Does a text citation make a good persistent identifier?
2006-11-01
We've been talking about persistent identifiers at RUBRIC: how are people going to name the things in their repository so they can be cited and located in the future? We're looking to the PILIN project (read a presentation in PDF or text) for some advice. Expect to see more on this topic here over the next few months.
Lots of repositories use Handles to name things and the handle infrastructure for naming things and storing metadata about them is pretty impressive; but others, like USQ have yet to buy-in and some people think that URIs are perfectly good names. Me, I'm still confused.

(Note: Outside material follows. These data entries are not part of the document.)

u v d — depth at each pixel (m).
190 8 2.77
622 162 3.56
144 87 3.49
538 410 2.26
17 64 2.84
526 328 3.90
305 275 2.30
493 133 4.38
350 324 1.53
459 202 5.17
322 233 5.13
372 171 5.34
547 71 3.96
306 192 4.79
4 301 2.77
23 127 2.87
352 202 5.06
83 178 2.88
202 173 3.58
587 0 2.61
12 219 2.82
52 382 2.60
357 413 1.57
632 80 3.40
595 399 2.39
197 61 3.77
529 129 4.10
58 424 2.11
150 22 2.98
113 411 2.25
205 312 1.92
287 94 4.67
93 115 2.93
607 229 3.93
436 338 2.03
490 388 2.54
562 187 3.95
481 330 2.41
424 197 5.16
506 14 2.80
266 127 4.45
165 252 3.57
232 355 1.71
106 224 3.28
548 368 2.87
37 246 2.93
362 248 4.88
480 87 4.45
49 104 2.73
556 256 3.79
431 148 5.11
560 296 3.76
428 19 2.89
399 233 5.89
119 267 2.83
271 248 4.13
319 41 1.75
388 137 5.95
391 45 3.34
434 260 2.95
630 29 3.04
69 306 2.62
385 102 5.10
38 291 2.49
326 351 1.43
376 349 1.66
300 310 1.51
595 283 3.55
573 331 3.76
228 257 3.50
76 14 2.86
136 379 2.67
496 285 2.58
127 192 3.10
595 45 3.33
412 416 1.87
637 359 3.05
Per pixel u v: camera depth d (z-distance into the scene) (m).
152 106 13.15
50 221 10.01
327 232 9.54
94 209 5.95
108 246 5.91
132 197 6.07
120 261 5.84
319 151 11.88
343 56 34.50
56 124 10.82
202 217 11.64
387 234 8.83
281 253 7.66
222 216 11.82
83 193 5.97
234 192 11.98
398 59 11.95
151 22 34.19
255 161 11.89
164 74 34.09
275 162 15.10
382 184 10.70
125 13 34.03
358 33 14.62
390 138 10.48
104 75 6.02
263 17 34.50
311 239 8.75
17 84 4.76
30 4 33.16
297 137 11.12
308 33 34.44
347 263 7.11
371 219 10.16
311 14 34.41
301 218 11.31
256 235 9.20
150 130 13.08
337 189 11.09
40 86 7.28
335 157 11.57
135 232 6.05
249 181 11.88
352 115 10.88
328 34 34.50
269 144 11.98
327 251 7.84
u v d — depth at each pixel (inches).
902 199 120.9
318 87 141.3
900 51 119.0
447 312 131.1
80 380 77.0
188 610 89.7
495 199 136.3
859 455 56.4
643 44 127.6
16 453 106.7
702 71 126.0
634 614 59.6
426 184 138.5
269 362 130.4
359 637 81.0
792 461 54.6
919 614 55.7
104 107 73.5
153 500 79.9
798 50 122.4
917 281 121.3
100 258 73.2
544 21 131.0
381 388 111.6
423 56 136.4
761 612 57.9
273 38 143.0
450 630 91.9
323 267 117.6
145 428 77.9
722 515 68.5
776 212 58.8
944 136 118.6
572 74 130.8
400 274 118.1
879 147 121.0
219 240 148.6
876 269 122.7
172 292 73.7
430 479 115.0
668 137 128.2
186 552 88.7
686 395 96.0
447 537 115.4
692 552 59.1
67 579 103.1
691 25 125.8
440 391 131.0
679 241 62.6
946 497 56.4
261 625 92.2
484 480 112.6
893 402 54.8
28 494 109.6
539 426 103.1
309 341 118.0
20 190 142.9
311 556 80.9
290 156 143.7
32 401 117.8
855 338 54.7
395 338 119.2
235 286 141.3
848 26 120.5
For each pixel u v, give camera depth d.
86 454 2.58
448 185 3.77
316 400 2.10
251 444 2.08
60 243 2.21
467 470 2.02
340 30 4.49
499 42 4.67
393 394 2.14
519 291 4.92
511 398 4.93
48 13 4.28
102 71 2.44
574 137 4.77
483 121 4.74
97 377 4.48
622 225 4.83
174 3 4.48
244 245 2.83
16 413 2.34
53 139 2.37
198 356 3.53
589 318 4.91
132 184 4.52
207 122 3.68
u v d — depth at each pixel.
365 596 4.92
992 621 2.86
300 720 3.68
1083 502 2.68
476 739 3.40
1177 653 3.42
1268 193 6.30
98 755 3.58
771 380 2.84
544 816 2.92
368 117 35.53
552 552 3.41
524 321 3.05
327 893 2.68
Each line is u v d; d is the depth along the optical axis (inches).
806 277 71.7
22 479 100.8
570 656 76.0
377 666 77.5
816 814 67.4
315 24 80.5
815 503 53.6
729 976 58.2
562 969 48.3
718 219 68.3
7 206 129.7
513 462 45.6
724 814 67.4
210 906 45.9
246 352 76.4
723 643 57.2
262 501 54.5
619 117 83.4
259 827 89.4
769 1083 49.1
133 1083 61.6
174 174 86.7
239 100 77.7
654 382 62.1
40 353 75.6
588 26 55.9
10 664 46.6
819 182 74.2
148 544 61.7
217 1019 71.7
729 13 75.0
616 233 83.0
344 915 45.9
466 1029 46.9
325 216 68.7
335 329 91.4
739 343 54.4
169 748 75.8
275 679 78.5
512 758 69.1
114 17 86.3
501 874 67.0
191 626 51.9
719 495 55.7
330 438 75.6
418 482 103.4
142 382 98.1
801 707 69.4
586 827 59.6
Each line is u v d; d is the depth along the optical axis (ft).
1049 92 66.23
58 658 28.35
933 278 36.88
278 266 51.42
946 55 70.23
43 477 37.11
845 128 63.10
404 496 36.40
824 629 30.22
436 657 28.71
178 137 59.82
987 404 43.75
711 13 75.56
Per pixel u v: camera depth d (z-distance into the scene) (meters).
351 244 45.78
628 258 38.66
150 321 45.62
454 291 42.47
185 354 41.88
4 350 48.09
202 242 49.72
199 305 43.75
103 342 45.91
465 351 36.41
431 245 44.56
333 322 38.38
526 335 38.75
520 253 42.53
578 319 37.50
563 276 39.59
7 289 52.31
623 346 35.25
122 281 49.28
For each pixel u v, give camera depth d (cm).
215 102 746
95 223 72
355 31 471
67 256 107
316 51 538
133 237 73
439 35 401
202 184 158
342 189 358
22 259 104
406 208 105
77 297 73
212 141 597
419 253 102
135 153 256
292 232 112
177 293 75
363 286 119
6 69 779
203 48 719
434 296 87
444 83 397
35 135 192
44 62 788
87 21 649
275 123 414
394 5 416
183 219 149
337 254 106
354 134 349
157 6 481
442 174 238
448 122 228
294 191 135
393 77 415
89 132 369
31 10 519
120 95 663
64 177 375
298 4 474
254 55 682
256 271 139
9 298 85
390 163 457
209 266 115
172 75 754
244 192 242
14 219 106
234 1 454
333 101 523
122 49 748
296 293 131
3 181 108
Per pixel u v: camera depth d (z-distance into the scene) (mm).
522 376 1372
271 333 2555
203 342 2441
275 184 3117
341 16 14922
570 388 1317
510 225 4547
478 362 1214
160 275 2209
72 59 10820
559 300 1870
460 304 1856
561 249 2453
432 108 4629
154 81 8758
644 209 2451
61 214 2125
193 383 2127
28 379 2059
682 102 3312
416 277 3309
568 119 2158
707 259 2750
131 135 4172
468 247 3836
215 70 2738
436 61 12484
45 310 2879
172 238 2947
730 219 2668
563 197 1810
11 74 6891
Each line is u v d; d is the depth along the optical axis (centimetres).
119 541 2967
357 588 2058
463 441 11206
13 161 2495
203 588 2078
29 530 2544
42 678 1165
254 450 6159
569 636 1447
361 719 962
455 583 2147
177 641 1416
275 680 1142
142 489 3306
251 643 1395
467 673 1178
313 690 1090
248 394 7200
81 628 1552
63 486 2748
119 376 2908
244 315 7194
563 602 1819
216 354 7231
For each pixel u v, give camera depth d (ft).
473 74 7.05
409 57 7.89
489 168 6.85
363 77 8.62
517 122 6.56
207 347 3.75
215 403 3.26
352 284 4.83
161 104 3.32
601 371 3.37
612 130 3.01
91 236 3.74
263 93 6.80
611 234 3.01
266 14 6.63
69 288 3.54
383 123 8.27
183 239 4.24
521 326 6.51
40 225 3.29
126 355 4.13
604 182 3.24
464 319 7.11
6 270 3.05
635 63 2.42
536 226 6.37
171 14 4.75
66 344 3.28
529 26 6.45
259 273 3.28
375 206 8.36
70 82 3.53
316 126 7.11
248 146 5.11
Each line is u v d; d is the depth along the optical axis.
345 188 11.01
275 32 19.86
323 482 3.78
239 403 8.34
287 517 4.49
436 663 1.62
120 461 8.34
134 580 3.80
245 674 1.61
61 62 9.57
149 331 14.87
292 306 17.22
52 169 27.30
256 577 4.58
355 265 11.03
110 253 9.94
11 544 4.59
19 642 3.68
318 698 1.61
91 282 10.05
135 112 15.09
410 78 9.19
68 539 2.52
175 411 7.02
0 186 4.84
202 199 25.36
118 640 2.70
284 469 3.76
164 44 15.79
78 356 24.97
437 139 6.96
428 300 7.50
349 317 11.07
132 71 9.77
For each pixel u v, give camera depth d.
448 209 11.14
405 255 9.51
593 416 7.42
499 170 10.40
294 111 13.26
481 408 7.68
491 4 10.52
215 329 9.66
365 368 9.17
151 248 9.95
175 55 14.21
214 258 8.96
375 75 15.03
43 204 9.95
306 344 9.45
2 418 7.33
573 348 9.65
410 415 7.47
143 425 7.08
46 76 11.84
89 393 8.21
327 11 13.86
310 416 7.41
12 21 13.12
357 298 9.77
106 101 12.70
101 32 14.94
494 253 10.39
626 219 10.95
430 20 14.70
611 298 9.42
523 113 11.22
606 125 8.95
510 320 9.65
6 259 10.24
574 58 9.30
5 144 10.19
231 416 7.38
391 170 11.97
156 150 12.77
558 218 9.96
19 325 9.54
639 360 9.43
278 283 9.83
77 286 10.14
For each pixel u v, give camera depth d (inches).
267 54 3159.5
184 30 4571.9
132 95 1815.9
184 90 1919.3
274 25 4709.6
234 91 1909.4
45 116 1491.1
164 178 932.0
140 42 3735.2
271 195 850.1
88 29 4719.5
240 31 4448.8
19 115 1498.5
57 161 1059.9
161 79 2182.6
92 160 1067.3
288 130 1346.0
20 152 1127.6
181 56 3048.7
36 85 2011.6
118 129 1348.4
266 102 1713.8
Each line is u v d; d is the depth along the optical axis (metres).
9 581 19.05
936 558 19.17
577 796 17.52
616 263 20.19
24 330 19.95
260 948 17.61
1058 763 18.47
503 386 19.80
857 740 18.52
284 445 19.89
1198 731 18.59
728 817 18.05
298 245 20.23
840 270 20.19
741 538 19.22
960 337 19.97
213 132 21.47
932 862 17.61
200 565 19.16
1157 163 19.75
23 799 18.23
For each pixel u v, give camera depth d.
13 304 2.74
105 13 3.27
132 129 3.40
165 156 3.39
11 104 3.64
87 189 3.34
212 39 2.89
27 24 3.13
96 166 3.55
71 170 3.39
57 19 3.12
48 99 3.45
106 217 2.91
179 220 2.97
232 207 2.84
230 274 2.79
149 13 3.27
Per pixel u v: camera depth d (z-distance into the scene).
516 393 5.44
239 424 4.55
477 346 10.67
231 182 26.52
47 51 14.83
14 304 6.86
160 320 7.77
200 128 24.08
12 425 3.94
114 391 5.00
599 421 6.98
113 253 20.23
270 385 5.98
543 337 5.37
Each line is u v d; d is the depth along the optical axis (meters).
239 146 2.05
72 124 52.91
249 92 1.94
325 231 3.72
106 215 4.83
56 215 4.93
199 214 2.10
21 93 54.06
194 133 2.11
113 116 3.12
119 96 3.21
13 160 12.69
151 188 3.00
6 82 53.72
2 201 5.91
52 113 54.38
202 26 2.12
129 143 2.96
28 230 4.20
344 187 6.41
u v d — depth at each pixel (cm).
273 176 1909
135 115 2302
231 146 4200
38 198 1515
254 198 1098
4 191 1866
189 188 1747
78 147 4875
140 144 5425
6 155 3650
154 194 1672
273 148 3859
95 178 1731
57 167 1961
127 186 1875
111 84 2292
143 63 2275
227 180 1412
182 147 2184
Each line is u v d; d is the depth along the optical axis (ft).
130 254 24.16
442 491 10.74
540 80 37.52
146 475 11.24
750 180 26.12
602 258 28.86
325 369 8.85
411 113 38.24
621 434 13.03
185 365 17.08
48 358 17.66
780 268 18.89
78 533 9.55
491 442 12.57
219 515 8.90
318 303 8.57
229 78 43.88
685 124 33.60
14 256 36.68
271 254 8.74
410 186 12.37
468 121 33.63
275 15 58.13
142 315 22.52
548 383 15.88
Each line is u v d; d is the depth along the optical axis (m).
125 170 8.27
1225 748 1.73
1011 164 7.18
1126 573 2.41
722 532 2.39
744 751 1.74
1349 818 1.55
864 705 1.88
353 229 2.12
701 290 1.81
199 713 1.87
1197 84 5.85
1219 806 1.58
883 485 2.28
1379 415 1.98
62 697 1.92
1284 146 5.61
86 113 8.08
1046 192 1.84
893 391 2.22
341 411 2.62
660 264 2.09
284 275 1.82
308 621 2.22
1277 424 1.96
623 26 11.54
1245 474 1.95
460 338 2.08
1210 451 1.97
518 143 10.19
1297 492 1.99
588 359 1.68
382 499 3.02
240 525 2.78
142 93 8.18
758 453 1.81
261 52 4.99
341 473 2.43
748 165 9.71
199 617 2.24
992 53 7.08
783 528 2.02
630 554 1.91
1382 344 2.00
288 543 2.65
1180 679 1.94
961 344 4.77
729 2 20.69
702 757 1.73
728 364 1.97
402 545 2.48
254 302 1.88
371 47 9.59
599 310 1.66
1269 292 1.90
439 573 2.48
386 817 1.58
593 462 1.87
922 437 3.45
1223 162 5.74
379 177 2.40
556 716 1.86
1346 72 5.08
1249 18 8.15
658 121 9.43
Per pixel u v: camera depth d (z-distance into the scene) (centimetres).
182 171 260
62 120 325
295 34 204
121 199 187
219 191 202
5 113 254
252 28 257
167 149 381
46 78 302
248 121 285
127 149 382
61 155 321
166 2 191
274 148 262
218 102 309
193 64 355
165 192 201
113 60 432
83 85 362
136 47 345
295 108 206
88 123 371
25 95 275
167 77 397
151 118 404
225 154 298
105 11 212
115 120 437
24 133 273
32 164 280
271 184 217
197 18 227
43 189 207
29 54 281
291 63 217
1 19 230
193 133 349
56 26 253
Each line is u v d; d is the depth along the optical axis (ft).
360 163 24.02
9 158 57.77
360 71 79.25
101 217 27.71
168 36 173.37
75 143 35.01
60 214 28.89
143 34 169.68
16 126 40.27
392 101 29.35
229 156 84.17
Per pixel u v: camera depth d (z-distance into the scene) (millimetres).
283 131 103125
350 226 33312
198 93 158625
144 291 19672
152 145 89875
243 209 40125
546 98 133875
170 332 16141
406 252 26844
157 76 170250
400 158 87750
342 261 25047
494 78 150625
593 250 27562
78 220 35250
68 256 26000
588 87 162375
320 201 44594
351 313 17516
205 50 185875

Anyway, a practical problem: how do you refer to an item in the USQ ePrints repository?
How about a plain-text citation? This identifies something; it's a perfectly good name.
"Sefton, Peter (2006) The integrated content environment. In: AusWeb06: The 12th Australasian World Wide Web Conference, 1-5 July 2006, Noosa, Australia."
My theory was that I could use Google as a resolver to find versions of the paper by doing a phrase search but that doesn't work. The full citation with the quotes yields nothing. Without the quotes Google takes me to the ePrints page. But Yahoo finds it using a phrase search. So does MSN.
USQ ePrints has a version of the paper in PDF format but the actual paper is available from the conference web site in HTML format. As I write this there's no link from ePrints to the version at the conference; I'll see if I can get that added.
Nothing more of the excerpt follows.